Clinical Pathways Expanded to Include Data Collection, EHR Management at Geisinger

Targeted Therapies in OncologyJuly 1 2021
Volume 10
Issue 9
Pages: 103

Clinical pathways in cancer care are beyond the “new” phase, but oncology practices and health systems are still learning all the ways they can bring greater standardization to care, eliminate unnecessary care, improve data collection, and drive value.

Clinical pathways in cancer care are beyond the “new” phase, but oncology practices and health systems are still learning all the ways they can bring greater standardization to care, eliminate unnecessary care, improve data collection, and drive value.

That’s what Mark Wojtowicz, MS, MBA, the administrative director for Oncology Research and Innovation at Geisinger Cancer Institute in Danville, Pennsylvania, shared during a session of the Association of Community Cancer Centers 47th Annual Meeting & Cancer Center Business Summit in March.

Geisinger implemented Elsevier’s ClinicalPath in medical and radiation oncology in April 2019, starting with a “soft demo” and a weeklong training process. The pathways product was rolled out at all sites a month later. The health system decided to integrate ClinicalPath into its Epic electronic health record (EHR) management system because incorporation into the workflow was seen as critical to getting physicians to adopt pathways.

Pharmacists oversaw a process in which the pathway regimen library was “harmonized” with Epic to systematically update new workflows in hematology and oncology. This was a key process because Geisinger actively takes part in clinical trials.

“Accruing to clinical trials is an important part of what we do, and we know that it means a great deal that our clinicians have clinical trial information at that decision-making point,” Wojtowicz said. To have all options available when clinicians were talking to patients, “we wanted to implement across all these specialties, and we wanted to do it as rapidly as possible.

“A lot of the credit goes to the team that really made that happen.”

The soft demo was key, Wojtowicz said. “Everybody was at the starting line, [and] the tool was actually launched; it just wasn’t promoted to the broad practice that it was live and accessible.”

During this period, the physician champions worked with the pathways to achieve buy-in among the others—and allow time for adjustments and integration with other workflows. A month later the new program was ready to go live. Over 1 week, the pathways team met with clinicians and let them try the pathways system to give them opportunities for training and practice. Wojtowicz shared a decision-tree slide that showed each step, starting with whether a diagnosis was or was not on a pathway. The mapping system was critical, he said.
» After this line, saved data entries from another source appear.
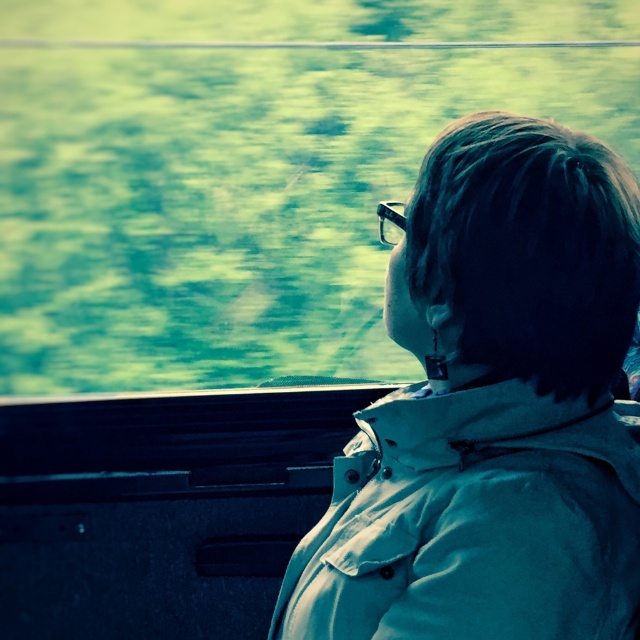
You are inside a moving train and notice two points marked on the window. The first point is at coordinate point (236,150) and the second is at point (426,608). Which point is closer to you?

Point (236,150) is further to the camera than point (426,608), so the point closer to you is point (426,608).

You are a passenger on a train and need to wear your clear plastic goggles at center while looking through the transparent glass train window at center. Will the goggles fit over the window without overlapping the edges?

The transparent glass train window at center is wider than the clear plastic goggles at center, so the goggles will fit over the window without overlapping the edges.

You are a passenger in the train and you want to place a 10cm wide book on the seat next to the white matte trench coat at center. Is there enough space?

The position of white matte trench coat at center is at point (474, 522), but without knowing the exact dimensions of the seat and the distance from the trench coat to the edge of the seat, it is impossible to determine if there is enough space for the book.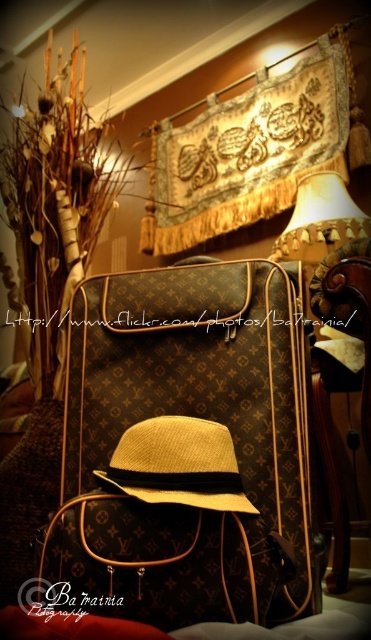
Question: Does brown leather chair at center appear over straw fedora at center?

Choices:
 (A) yes
 (B) no

Answer: (B)

Question: Which point is closer to the camera?

Choices:
 (A) (336, 493)
 (B) (304, 186)
 (C) (300, 584)
 (D) (176, 432)

Answer: (C)

Question: Can you confirm if brown monogrammed suitcase at center is thinner than brown leather chair at center?

Choices:
 (A) yes
 (B) no

Answer: (B)

Question: Which object is positioned closest to the brown monogrammed suitcase at center?

Choices:
 (A) beige fabric lampshade at upper right
 (B) straw fedora at center
 (C) brown leather chair at center

Answer: (B)

Question: Which point is closer to the camera?

Choices:
 (A) straw fedora at center
 (B) brown monogrammed suitcase at center
 (C) beige fabric lampshade at upper right
 (D) brown leather chair at center

Answer: (B)

Question: Is brown leather chair at center thinner than beige fabric lampshade at upper right?

Choices:
 (A) no
 (B) yes

Answer: (B)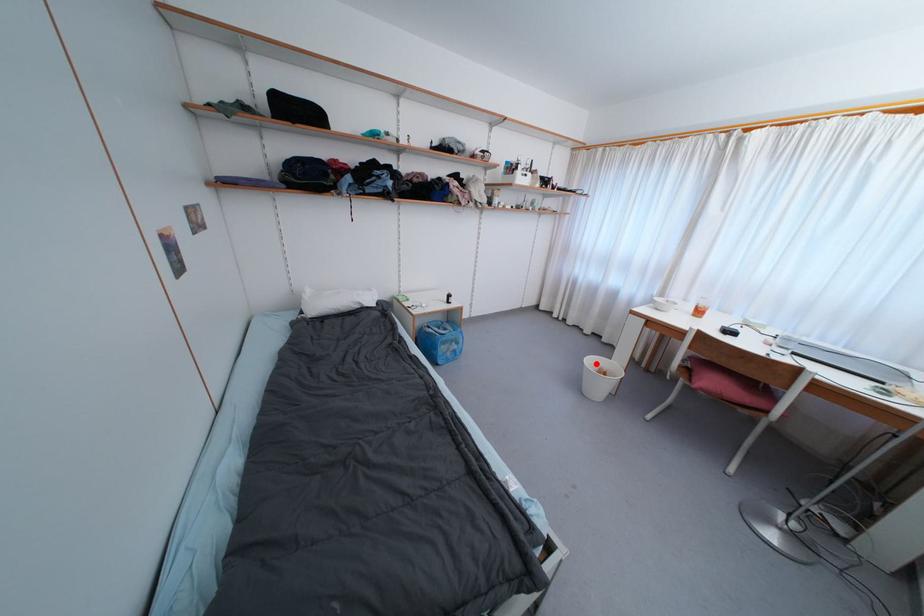
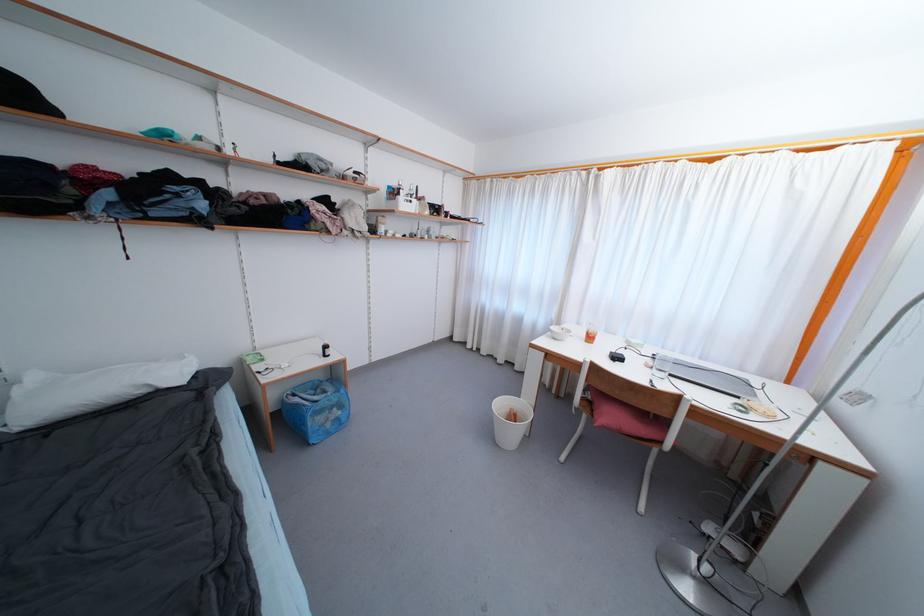
Locate, in the second image, the point that corresponds to the highlighted location in the first image.

(505, 407)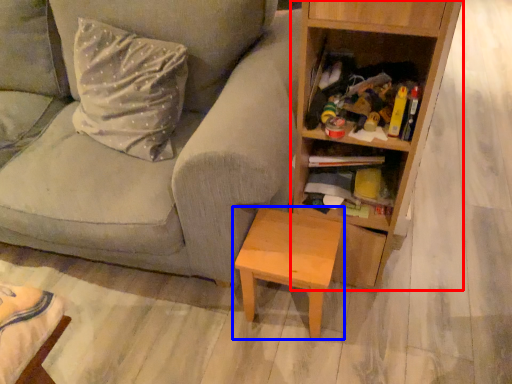
Question: Which object is closer to the camera taking this photo, bookcase (highlighted by a red box) or table (highlighted by a blue box)?

Choices:
 (A) bookcase
 (B) table

Answer: (A)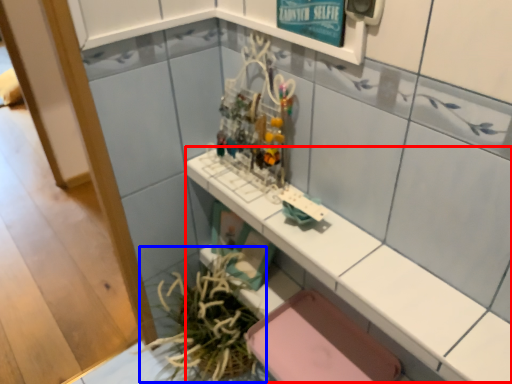
Question: Which of the following is the closest to the observer, counter top (highlighted by a red box) or plant (highlighted by a blue box)?

Choices:
 (A) counter top
 (B) plant

Answer: (A)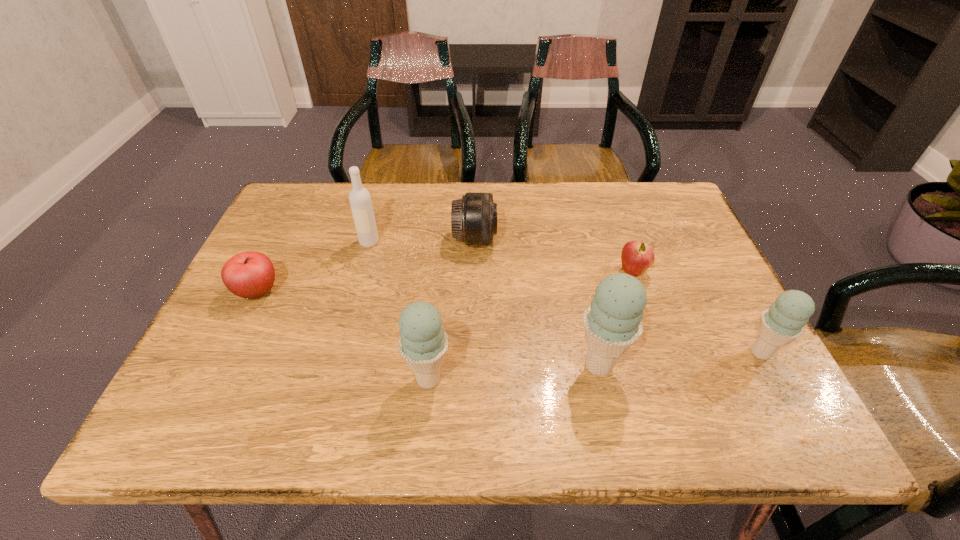
This screenshot has width=960, height=540. I want to click on free space that satisfies the following two spatial constraints: 1. on the front side of the fifth object from left to right; 2. on the right side of the leftmost object, so click(x=222, y=365).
“We know that clinical pathways oftentimes will not cover every single scenario that’s out there or every decision that an oncologist needs to make,” Wojtowicz said. “So you have to be able to map that out—what’s that pathway look like? Or what do those workflows look like when it’s a nonpathway-related decision versus pathway related?”

This visualization process allowed the team— and by extension, physicians—the chance to think through what the workflow would look like and helped with implementation.

Integrating workflows in medical oncology with the EHR definitely presented some challenges, but physicians were determined to have one way to interact with the system. In the beginning, extra information had to be tailored and removed. “And that did require that [for] some regimens, they had to differentiate, and we had to build new ones. But I think that was a worthwhile exercise because everyone required consensus, discussion, and agreement around that direction.”

The final step was to ensure that the pathways were multidisciplinary—that physicians could work with a system that would allow transparency between medical and radiation oncology so that treatment options could be presented together to patients. “What worked for us was that the system allowed for this transfer of data,” so if a decision was made in medical oncology, it was shared with radiation oncology.

“That was a huge thing as far as workflow goes because we really had to be prepared to have not only the individual clinician be able to handle the workflow but then you kind of get to that next level where it’s, ‘How about the multidisciplinary workflow?’” he said. “You’ve got to make it simpler for those things to happen.”

The next step is to make use of new data on the pathway system by allowing artificial intelligence to use predictive analytics to inform decision makers in the practice.

“It doesn’t really stop there,” he said. More value will come from investments that health systems are making in predictive analytics.

“We started bringing our clinical pathways decision data to the discrete elements that come out of that decision. We started bringing that into data tables and linking it back with our clinical information to gain better insights about when decisions were made and what’s happening after that.” This allows clinicians to decide what care plans should look like and how much monitoring should occur.

Geisinger also opted to include prognostic questions. Tough as it is, physicians are asked if they would be surprised if the patient were to die in the next year. The answer helps drive more palliative care referrals.

The health system is cognizant that it is asking doctors to take time to gather data and to add clicks to their day, Wojtowicz said. Adoption rates have been good, and the process continues to improve.

From the health system’s perspective, “they’re extracting data in discrete fashion and merging [the data] back with some of our clinical data to make the most out of it.”